■ Required task 1
Render the records as a JSON list of strings, one string per line and no blank lines, covering the lines from the line holding "pose: elev=284.9 azim=267.9" through the end of the records, inclusive. Leave the pictures out of the answer.

■ Text excerpt
Begin

From 4d32c5fdbeb96b832ec9a07069f62e2c9d49dbd1 Mon Sep 17 00:00:00 2001
From: Dave <shrps@posteo.net>
Date: Tue, 19 Nov 2024 10:24:01 +0100
Subject: [PATCH 1/2] allow to select schema from pipeline dataset factory

---
 dlt/destinations/dataset.py        |  5 ++++-
 dlt/pipeline/pipeline.py           |  9 +++++++--
 tests/load/test_read_interfaces.py | 28 ++++++++++++++++++++++++++++
 3 files changed, 39 insertions(+), 3 deletions(-)

diff --git a/dlt/destinations/dataset.py b/dlt/destinations/dataset.py
index cffdc0f059..5d0cfec169 100644
--- a/dlt/destinations/dataset.py
+++ b/dlt/destinations/dataset.py
@@ -248,6 +248,7 @@ def _destination_client(self, schema: Schema) -> JobClientBase:
 
     def _ensure_client_and_schema(self) -> None:
         """Lazy load schema and client"""
+
         # full schema given, nothing to do
         if not self._schema and isinstance(self._provided_schema, Schema):
             self._schema = self._provided_schema
@@ -259,6 +260,8 @@ def _ensure_client_and_schema(self) -> None:
                     stored_schema = client.get_stored_schema(self._provided_schema)
                     if stored_schema:
                         self._schema = Schema.from_stored_schema(json.loads(stored_schema.schema))
+                    else:
+                        self._schema = Schema(self._provided_schema)
 
         # no schema name given, load newest schema from destination
         elif not self._schema:
@@ -268,7 +271,7 @@ def _ensure_client_and_schema(self) -> None:
                     if stored_schema:
                         self._schema = Schema.from_stored_schema(json.loads(stored_schema.schema))

End

Dataset items:
Begin

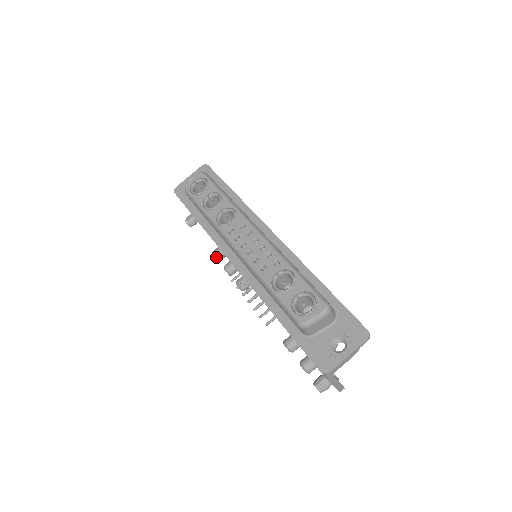
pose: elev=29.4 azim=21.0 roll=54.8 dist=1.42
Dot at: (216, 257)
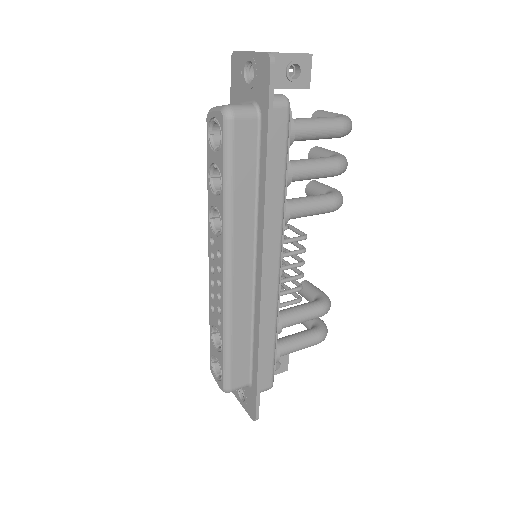
Dot at: occluded
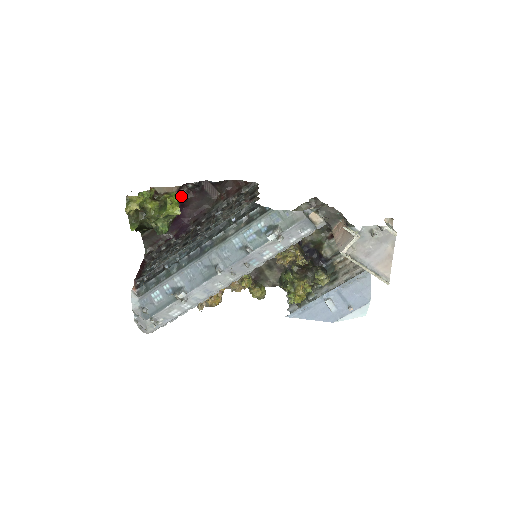
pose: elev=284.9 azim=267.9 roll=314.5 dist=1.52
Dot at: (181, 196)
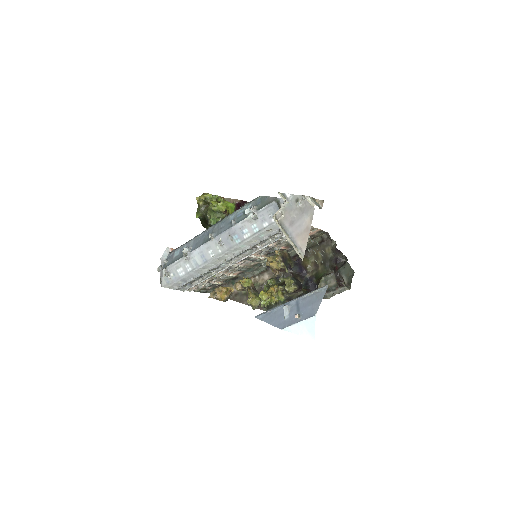
Dot at: occluded
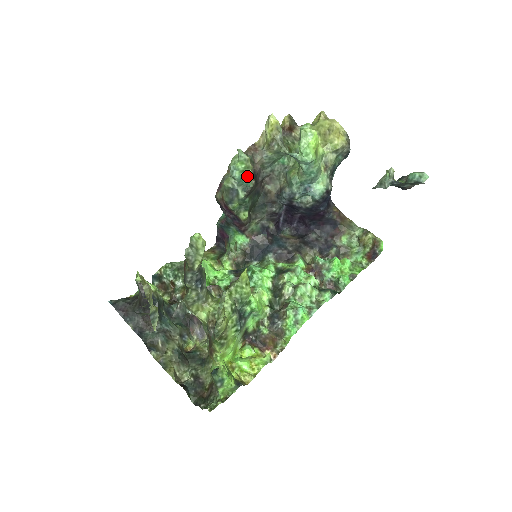
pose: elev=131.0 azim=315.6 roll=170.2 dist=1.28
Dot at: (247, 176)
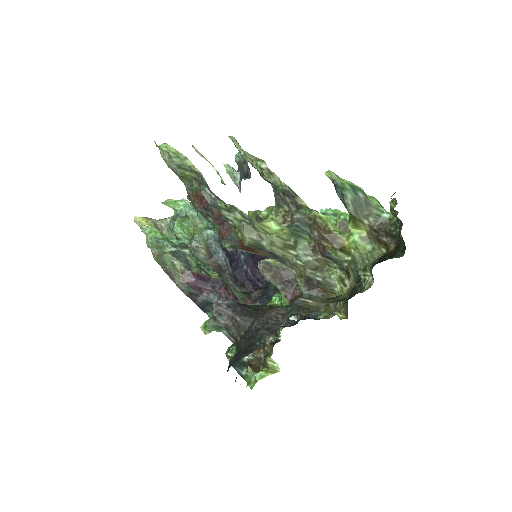
Dot at: (171, 240)
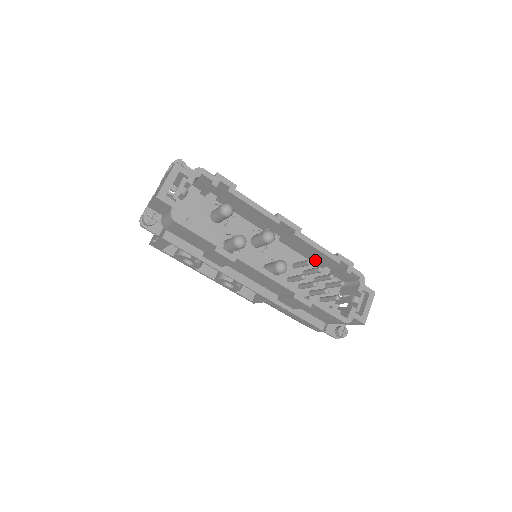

End

■ Required task 2
Answer these questions on the patch:
(a) What email address appears in the From header?
(b) How many insertions does the summary line report in total?
(c) In the added else branch of dataset.py, what value is assigned to self._schema?

■ Solution 1
[
  "pose: elev=284.9 azim=267.9 roll=314.5 dist=1.52",
  "Dot at: (181, 196)",
  "Dot at: occluded",
  "pose: elev=131.0 azim=315.6 roll=170.2 dist=1.28",
  "Dot at: (247, 176)",
  "Dot at: (171, 240)"
]

■ Solution 2
(a) shrps@posteo.net
(b) 39
(c) Schema(self._provided_schema)